Risk-Adjusted Performance

6 of 100

 
Weak
 
Strong
Modest
Compared to the overall equity markets, risk-adjusted returns on investments in Northern Ocean are ranked lower than 6 (%) of all global equities and portfolios over the last 90 days. Despite quite conflicting essential indicators, Northern Ocean disclosed solid returns over the last few months and may actually be approaching a breakup point.

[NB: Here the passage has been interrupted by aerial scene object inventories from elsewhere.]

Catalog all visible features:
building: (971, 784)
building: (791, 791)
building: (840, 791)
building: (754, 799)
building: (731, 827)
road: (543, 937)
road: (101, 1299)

Itera ASA and Northern Ocean Volatility Contrast

   Predicted Return Density   
       Returns  

Pair Trading with Itera ASA and Northern Ocean

The main advantage of trading using opposite Itera ASA and Northern Ocean positions is that it hedges away some unsystematic risk. Because of two separate transactions, even if Itera ASA position performs unexpectedly, Northern Ocean can make up some of the losses. Pair trading also minimizes risk from directional movements in the market. For example, if an entire industry or sector drops because of unexpected headlines, the short position in Northern Ocean will offset losses from the drop in Northern Ocean's long position.
The idea behind Itera ASA and Northern Ocean pairs trading is to make the combined position market-neutral, meaning the overall market's direction will not affect its win or loss (or potential downside or upside). This can be achieved by designing a pairs trade with two highly correlated stocks or equities that operate in a similar space or sector, making it possible to obtain profits through simple and relatively low-risk investment.
Check out your portfolio center.
Note that this page's information should be used as a complementary analysis to find the right mix of equity instruments to add to your existing portfolios or create a brand new portfolio. You can also try the Odds Of Bankruptcy module to get analysis of equity chance of financial distress in the next 2 years.